PASSAGE GIVEN
The Breakup 2.0: Disconnecting over New Media

by Ilana Gershon

[Gershon, Ilana. 2010. The Breakup 2.0: Disconnecting over New Media, Cornell University Press]

Points & Quotes:

Introduction

“Breaking up face-to-face is widely considered the ideal way to end a relationship. Most people told me that breaking up through the wrong medium can signal to others the initiator’s cowardice, lack of respect, callousness, or indifference. People’s ideas about the medium shape the ways that medium will deliver a message. No matter what is actually said, the medium becomes part of what is being communicated. … When you are breaking up, the medium is part of the message.” (3)

Media ideologies are a set of beliefs about communicative technologies with which users and designers explain perceived media structure and meaning. That is to say, what people think about the media they use will shape the way they use media.” (3)

“Sometimes what is important about a medium is how much it resembles another medium—like e-mail and letters for college students. Sometimes what is important is how distinct the medium is from other media—like e-mail and letters for me. Jay David Bolter and Richard Grusin use the term “remediation” to describe the ways that people interlink media, suggesting that people define every technology in terms of the other communicative technologies available to them (1999, 28).” (5)

DATA BLOCK
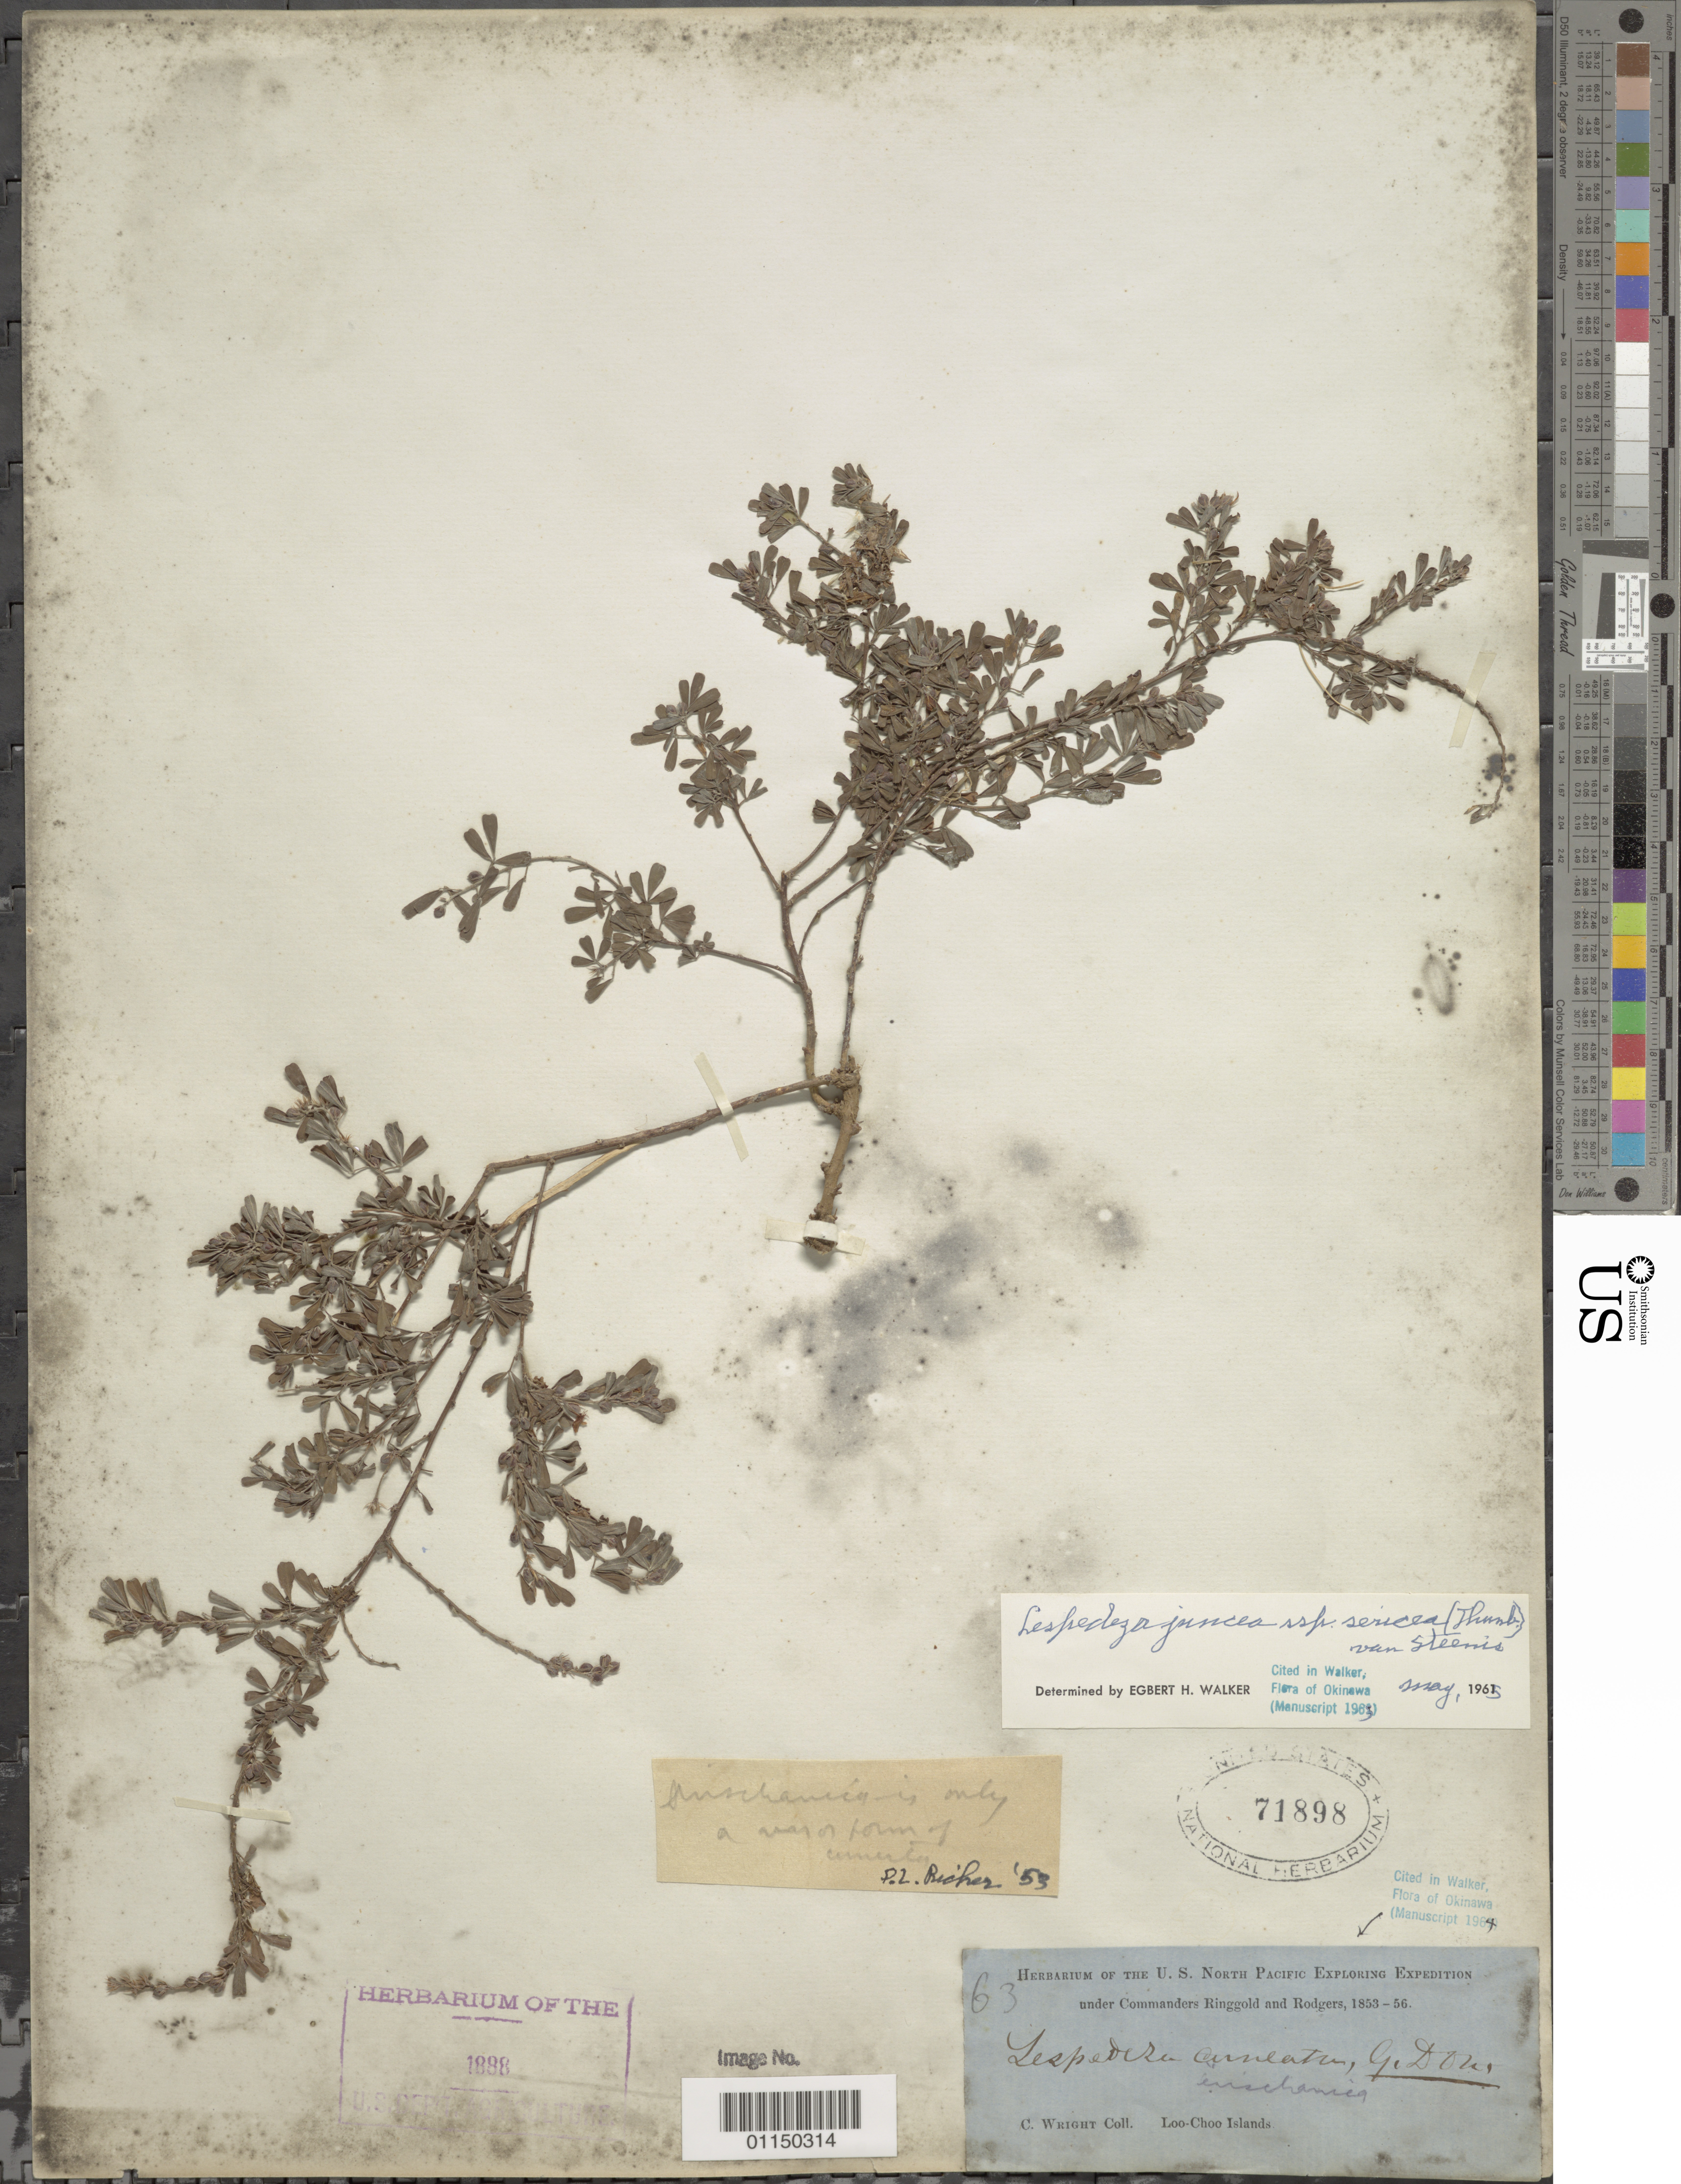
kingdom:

WHAT IS ASKED
1. Name every quality that, according to the notes on breaking up over new media, ending a relationship through the wrong medium can signal about the initiator.
2. In the notes on breaking up over new media, what term do Jay David Bolter and Richard Grusin use for the ways people interlink media?
3. Carry on the notes on breaking up over new media from the point where they stop.

THE REPLIES
1. Cowardice, lack of respect, callousness, indifference

2. Remediation

3.
“People don’t concoct their media ideologies on their own; they develop their beliefs about media and ways of using media within idioms of practice. By idioms of practice, I mean that people figure out together how to use different media and often agree on the appropriate social uses of technology by asking advice and sharing stories with each other…
Idioms of practice emerge out of collective discussions and shared practices. Often the implicit intuitions don’t become apparent until someone violates an expectation—perhaps by breaking up using the wrong medium” (6)

“To sum up, remediation, different media ideologies, different idioms of practice—all these analytical concepts point to how people are experiencing these media as new media.” (9)

“People are still in the process of figuring out the social rules that might govern how to use these technologies. They are also working out how using a particular medium might affect the message sent through that medium. In asking “what makes new media new?” I am making a distinction between the fact of newness and the ways in which people understand and experience the newness of technology.” (10)

“Daniel Miller and Donald Slater are ethnographers of the Internet who warn scholars not to be the ones deciding what counts as virtual. Virtual communication, they argue, is ‘a social accomplishment’ that sometimes accompanies a medium such as the Internet, but does not invariably do so (Miller and Slater 2000, 6). (13)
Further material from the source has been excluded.